* **Data shown**
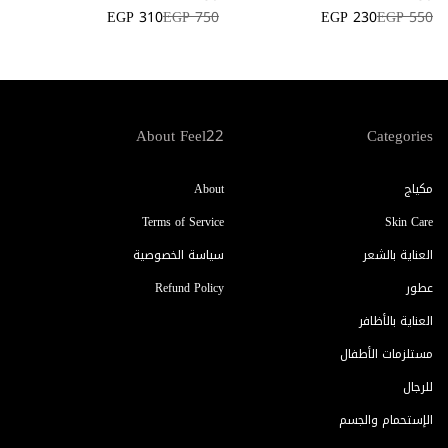
6
EGP 310
EGP 750
EGP 230
EGP 550
About Feel22
Categories
مكياج
About
Terms of Service
Skin Care
العناية بالشعر
سياسة الخصوصية
عطور
Refund Policy
العناية بالأظافر
مستلزمات الأطفال
للرجال
الإستحمام والجسم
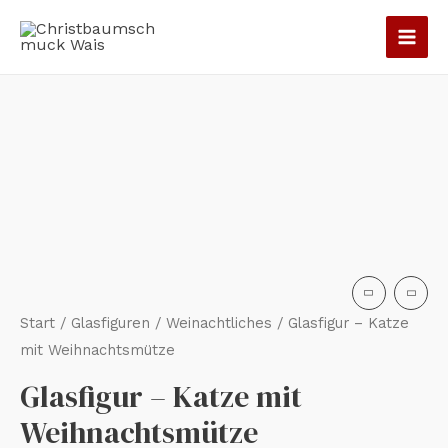
Zum
Inhalt
springen
Glasfigur
-
Katze
mit
Weihnachtsmütze
Menge
Start
/
Glasfiguren
/
Weinachtliches
/ Glasfigur – Katze
mit Weihnachtsmütze
Glasfigur – Katze mit
Weihnachtsmütze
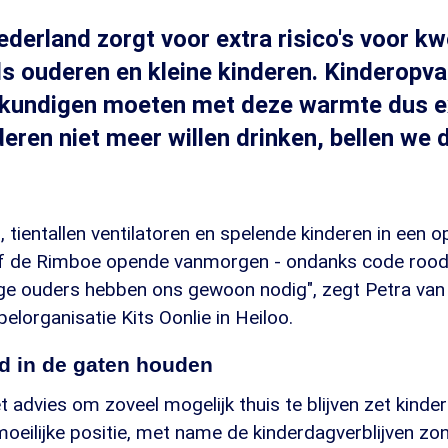
Nederland zorgt voor extra risico's voor k
s ouderen en kleine kinderen. Kinderopv
gkundigen moeten met deze warmte dus ex
nderen niet meer willen drinken, bellen we 
s, tientallen ventilatoren en spelende kinderen in een 
jf de Rimboe opende vanmorgen - ondanks code rood 
e ouders hebben ons gewoon nodig", zegt Petra van
pelorganisatie Kits Oonlie in Heiloo.
d in de gaten houden
 advies om zoveel mogelijk thuis te blijven zet kinde
oeilijke positie, met name de kinderdagverblijven zo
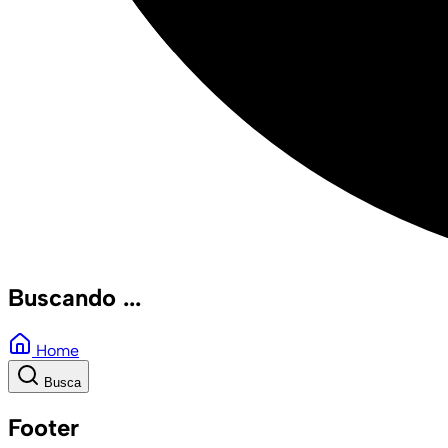
Buscando ...
Home
Busca
Footer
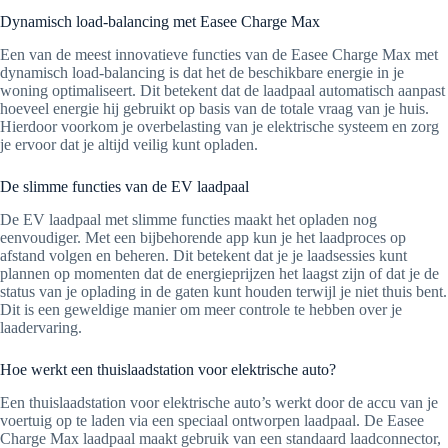
Dynamisch load-balancing met Easee Charge Max
Een van de meest innovatieve functies van de Easee Charge Max met
dynamisch load-balancing is dat het de beschikbare energie in je
woning optimaliseert. Dit betekent dat de laadpaal automatisch aanpast
hoeveel energie hij gebruikt op basis van de totale vraag van je huis.
Hierdoor voorkom je overbelasting van je elektrische systeem en zorg
je ervoor dat je altijd veilig kunt opladen.
De slimme functies van de EV laadpaal
De EV laadpaal met slimme functies maakt het opladen nog
eenvoudiger. Met een bijbehorende app kun je het laadproces op
afstand volgen en beheren. Dit betekent dat je je laadsessies kunt
plannen op momenten dat de energieprijzen het laagst zijn of dat je de
status van je oplading in de gaten kunt houden terwijl je niet thuis bent.
Dit is een geweldige manier om meer controle te hebben over je
laadervaring.
Hoe werkt een thuislaadstation voor elektrische auto?
Een thuislaadstation voor elektrische auto’s werkt door de accu van je
voertuig op te laden via een speciaal ontworpen laadpaal. De Easee
Charge Max laadpaal maakt gebruik van een standaard laadconnector,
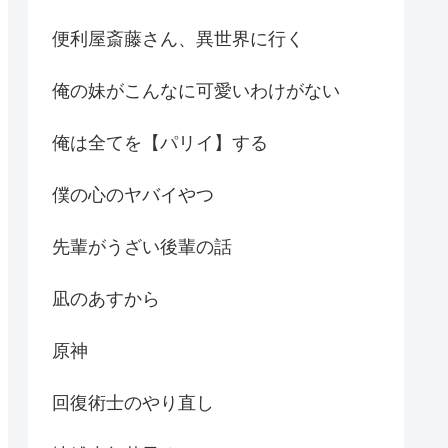
便利屋斎藤さん、異世界に行く
俺の妹がこんなに可愛いわけがない
俺は全てを【パリイ】する
僕の心のヤバイやつ
先輩がうざい後輩の話
凪のあすから
原神
回復術士のやり直し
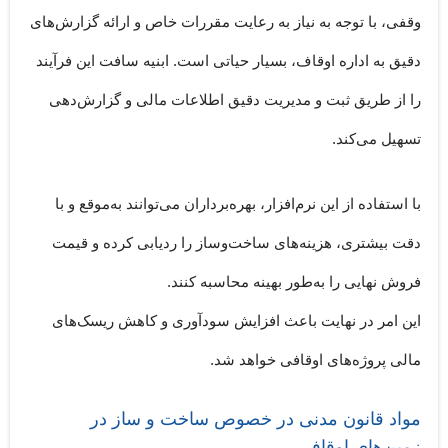
وقفی، با توجه به نیاز به رعایت مقررات خاص و ارائه گزارش‌های
دقیق به اداره اوقاف، بسیار حیاتی است.
ابنیه سافت
این فرآیند
را از طریق ثبت و مدیریت دقیق اطلاعات مالی و گزارش‌دهی
تسهیل می‌کند.
با استفاده از این نرم‌افزار، بهره‌برداران می‌توانند به‌موقع و با
دقت بیشتری،
هزینه‌های ساخت‌وساز
را ردیابی کرده و
قیمت
فروش نهایی
را به‌طور بهینه محاسبه کنند.
این امر در نهایت باعث افزایش سودآوری و کاهش ریسک‌های
مالی پروژه‌های اوقافی خواهد شد.
مواد قانون مدنی در خصوص ساخت و ساز در
زمین‌‌های اوقافی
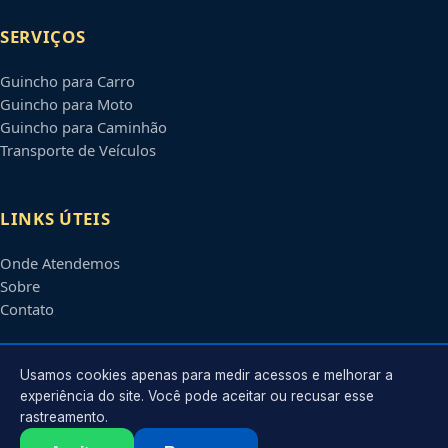
SERVIÇOS
Guincho para Carro
Guincho para Moto
Guincho para Caminhão
Transporte de Veículos
LINKS ÚTEIS
Onde Atendemos
Sobre
Contato
CONTATO
Usamos cookies apenas para medir acessos e melhorar a
experiência do site. Você pode aceitar ou recusar esse
rastreamento.
Atendimento em
Brasília
-
DF
e regiões parceiras
contato@guinchosbrasiliadf.com.br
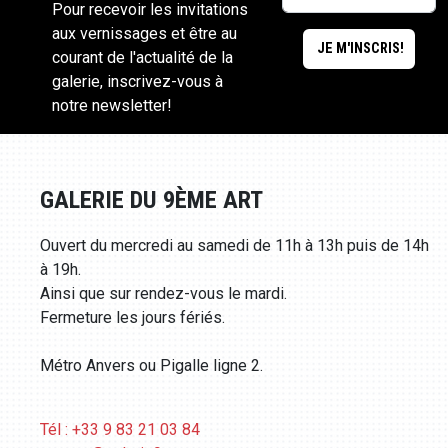
Pour recevoir les invitations
aux vernissages et être au
courant de l'actualité de la
galerie, inscrivez-vous à
notre newsletter!
GALERIE DU 9ÈME ART
Ouvert du mercredi au samedi de 11h à 13h puis de 14h
à 19h.
Ainsi que sur rendez-vous le mardi.
Fermeture les jours fériés.
Métro Anvers ou Pigalle ligne 2.
Tél : +33 9 83 21 03 84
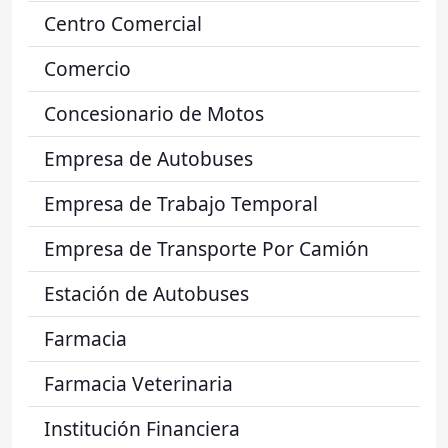
Centro Comercial
Comercio
Concesionario de Motos
Empresa de Autobuses
Empresa de Trabajo Temporal
Empresa de Transporte Por Camión
Estación de Autobuses
Farmacia
Farmacia Veterinaria
Institución Financiera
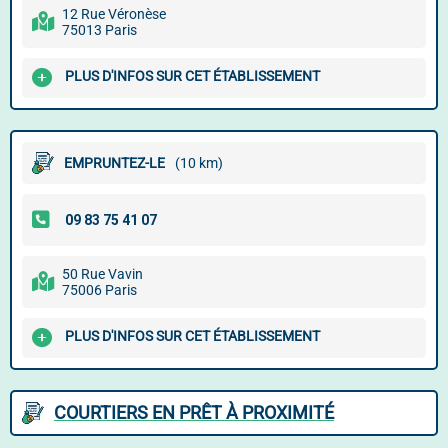
12 Rue Véronèse
75013 Paris
PLUS D'INFOS SUR CET ÉTABLISSEMENT
EMPRUNTEZ-LE
(10 km)
50 Rue Vavin
75006 Paris
PLUS D'INFOS SUR CET ÉTABLISSEMENT
COURTIERS EN PRÊT À PROXIMITÉ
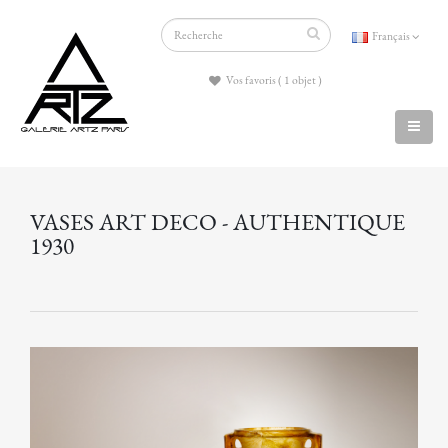
Français
Vos favoris ( 1 objet )
VASES ART DECO - AUTHENTIQUE
1930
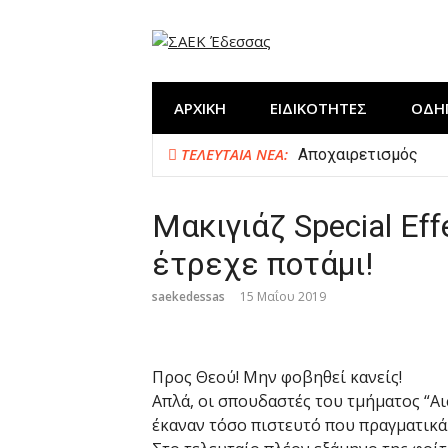
Προχωρήστε
στο
περιεχόμενο
ΑΡΧΙΚΗ
ΕΙΔΙΚΟΤΗΤΕΣ
ΟΔΗ
ΤΕΛΕΥΤΑΊΑ ΝΈΑ:
Αποχαιρετισμός
Η ΣΑΕΚ Έδεσσας στη
Δημιουργία “ΕΚΠΑΙ
Μακιγιάζ Special Effe
Κλείσιμο χρονιάς μ
έτρεχε ποτάμι!
saekedessas
15 Μαΐου 2019
Προς Θεού! Μην φοβηθεί κανείς!
Απλά, οι σπουδαστές του τμήματος “Αι
έκαναν τόσο πιστευτό που πραγματικά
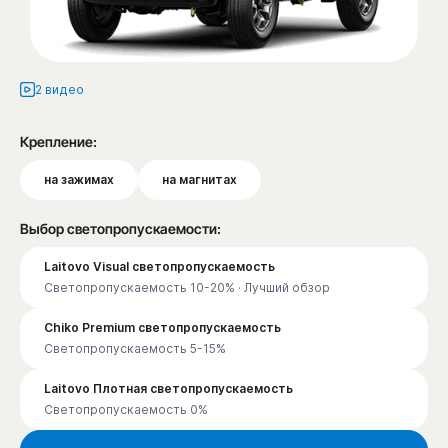
2 видео
Крепление:
на зажимах
на магнитах
Выбор светопропускаемости:
Laitovo Visual светопропускаемость
Светопропускаемость 10-20% · Лучший обзор
Chiko Premium светопропускаемость
Светопропускаемость 5-15%
Laitovo Плотная светопропускаемость
Светопропускаемость 0%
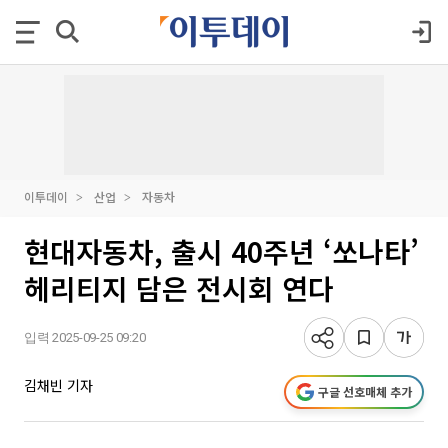
이투데이
산업
자동차
현대자동차, 출시 40주년 ‘쏘나타’
헤리티지 담은 전시회 연다
입력 2025-09-25 09:20
김채빈 기자
구글 선호매체 추가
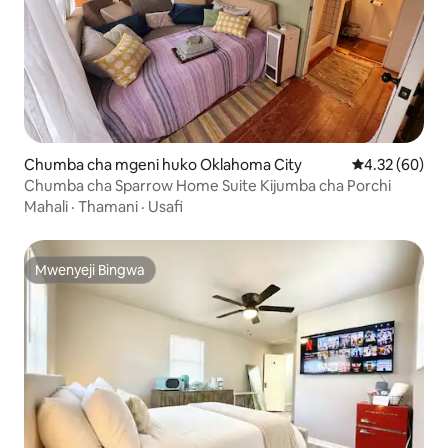
Chumba cha mgeni huko Oklahoma City
Ukadiriaji wa 
4.32 (60)
Chumba cha Sparrow Home Suite Kijumba cha Porchi
Mahali
·
Thamani
·
Usafi
Mwenyeji Bingwa
Mwenyeji Bingwa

* **Description of the task**
Please rewrite all the items above, renaming every "Mwenyeji Bingwa" to "Superhost" and leaving everything else unchanged. Omit the pictures from your answer.

* **Finished exercise**
6
EGP 310
EGP 750
EGP 230
EGP 550
About Feel22
Categories
مكياج
About
Terms of Service
Skin Care
العناية بالشعر
سياسة الخصوصية
عطور
Refund Policy
العناية بالأظافر
مستلزمات الأطفال
للرجال
الإستحمام والجسم
Zum
Inhalt
springen
Glasfigur
-
Katze
mit
Weihnachtsmütze
Menge
Start
/
Glasfiguren
/
Weinachtliches
/ Glasfigur – Katze
mit Weihnachtsmütze
Glasfigur – Katze mit
Weihnachtsmütze
Nederland zorgt voor extra risico's voor k
s ouderen en kleine kinderen. Kinderopv
gkundigen moeten met deze warmte dus ex
nderen niet meer willen drinken, bellen we 
s, tientallen ventilatoren en spelende kinderen in een 
jf de Rimboe opende vanmorgen - ondanks code rood 
e ouders hebben ons gewoon nodig", zegt Petra van
pelorganisatie Kits Oonlie in Heiloo.
d in de gaten houden
 advies om zoveel mogelijk thuis te blijven zet kinde
oeilijke positie, met name de kinderdagverblijven zo
Buscando ...
Home
Busca
Footer
Dynamisch load-balancing met Easee Charge Max
Een van de meest innovatieve functies van de Easee Charge Max met
dynamisch load-balancing is dat het de beschikbare energie in je
woning optimaliseert. Dit betekent dat de laadpaal automatisch aanpast
hoeveel energie hij gebruikt op basis van de totale vraag van je huis.
Hierdoor voorkom je overbelasting van je elektrische systeem en zorg
je ervoor dat je altijd veilig kunt opladen.
De slimme functies van de EV laadpaal
De EV laadpaal met slimme functies maakt het opladen nog
eenvoudiger. Met een bijbehorende app kun je het laadproces op
afstand volgen en beheren. Dit betekent dat je je laadsessies kunt
plannen op momenten dat de energieprijzen het laagst zijn of dat je de
status van je oplading in de gaten kunt houden terwijl je niet thuis bent.
Dit is een geweldige manier om meer controle te hebben over je
laadervaring.
Hoe werkt een thuislaadstation voor elektrische auto?
Een thuislaadstation voor elektrische auto’s werkt door de accu van je
voertuig op te laden via een speciaal ontworpen laadpaal. De Easee
Charge Max laadpaal maakt gebruik van een standaard laadconnector,
便利屋斎藤さん、異世界に行く
俺の妹がこんなに可愛いわけがない
俺は全てを【パリイ】する
僕の心のヤバイやつ
先輩がうざい後輩の話
凪のあすから
原神
回復術士のやり直し
وقفی، با توجه به نیاز به رعایت مقررات خاص و ارائه گزارش‌های
دقیق به اداره اوقاف، بسیار حیاتی است.
ابنیه سافت
این فرآیند
را از طریق ثبت و مدیریت دقیق اطلاعات مالی و گزارش‌دهی
تسهیل می‌کند.
با استفاده از این نرم‌افزار، بهره‌برداران می‌توانند به‌موقع و با
دقت بیشتری،
هزینه‌های ساخت‌وساز
را ردیابی کرده و
قیمت
فروش نهایی
را به‌طور بهینه محاسبه کنند.
این امر در نهایت باعث افزایش سودآوری و کاهش ریسک‌های
مالی پروژه‌های اوقافی خواهد شد.
مواد قانون مدنی در خصوص ساخت و ساز در
زمین‌‌های اوقافی
SERVIÇOS
Guincho para Carro
Guincho para Moto
Guincho para Caminhão
Transporte de Veículos
LINKS ÚTEIS
Onde Atendemos
Sobre
Contato
CONTATO
Usamos cookies apenas para medir acessos e melhorar a
experiência do site. Você pode aceitar ou recusar esse
rastreamento.
Atendimento em
Brasília
-
DF
e regiões parceiras
contato@guinchosbrasiliadf.com.br
Pour recevoir les invitations
aux vernissages et être au
courant de l'actualité de la
galerie, inscrivez-vous à
notre newsletter!
GALERIE DU 9ÈME ART
Ouvert du mercredi au samedi de 11h à 13h puis de 14h
à 19h.
Ainsi que sur rendez-vous le mardi.
Fermeture les jours fériés.
Métro Anvers ou Pigalle ligne 2.
Tél : +33 9 83 21 03 84
Centro Comercial
Comercio
Concesionario de Motos
Empresa de Autobuses
Empresa de Trabajo Temporal
Empresa de Transporte Por Camión
Estación de Autobuses
Farmacia
Farmacia Veterinaria
Institución Financiera
12 Rue Véronèse
75013 Paris
PLUS D'INFOS SUR CET ÉTABLISSEMENT
EMPRUNTEZ-LE
(10 km)
50 Rue Vavin
75006 Paris
PLUS D'INFOS SUR CET ÉTABLISSEMENT
COURTIERS EN PRÊT À PROXIMITÉ
Français
Vos favoris ( 1 objet )
VASES ART DECO - AUTHENTIQUE
1930
Προχωρήστε
στο
περιεχόμενο
ΑΡΧΙΚΗ
ΕΙΔΙΚΟΤΗΤΕΣ
ΟΔΗ
ΤΕΛΕΥΤΑΊΑ ΝΈΑ:
Αποχαιρετισμός
Η ΣΑΕΚ Έδεσσας στη
Δημιουργία “ΕΚΠΑΙ
Μακιγιάζ Special Effe
Κλείσιμο χρονιάς μ
έτρεχε ποτάμι!
saekedessas
15 Μαΐου 2019
Προς Θεού! Μην φοβηθεί κανείς!
Απλά, οι σπουδαστές του τμήματος “Αι
έκαναν τόσο πιστευτό που πραγματικά
2 видео
Крепление:
на зажимах
на магнитах
Выбор светопропускаемости:
Laitovo Visual светопропускаемость
Светопропускаемость 10-20% · Лучший обзор
Chiko Premium светопропускаемость
Светопропускаемость 5-15%
Laitovo Плотная светопропускаемость
Светопропускаемость 0%
이투데이
산업
자동차
현대자동차, 출시 40주년 ‘쏘나타’
헤리티지 담은 전시회 연다
입력 2025-09-25 09:20
김채빈 기자
구글 선호매체 추가
Chumba cha mgeni huko Oklahoma City
Ukadiriaji wa 
4.32 (60)
Chumba cha Sparrow Home Suite Kijumba cha Porchi
Mahali
·
Thamani
·
Usafi
Superhost
Superhost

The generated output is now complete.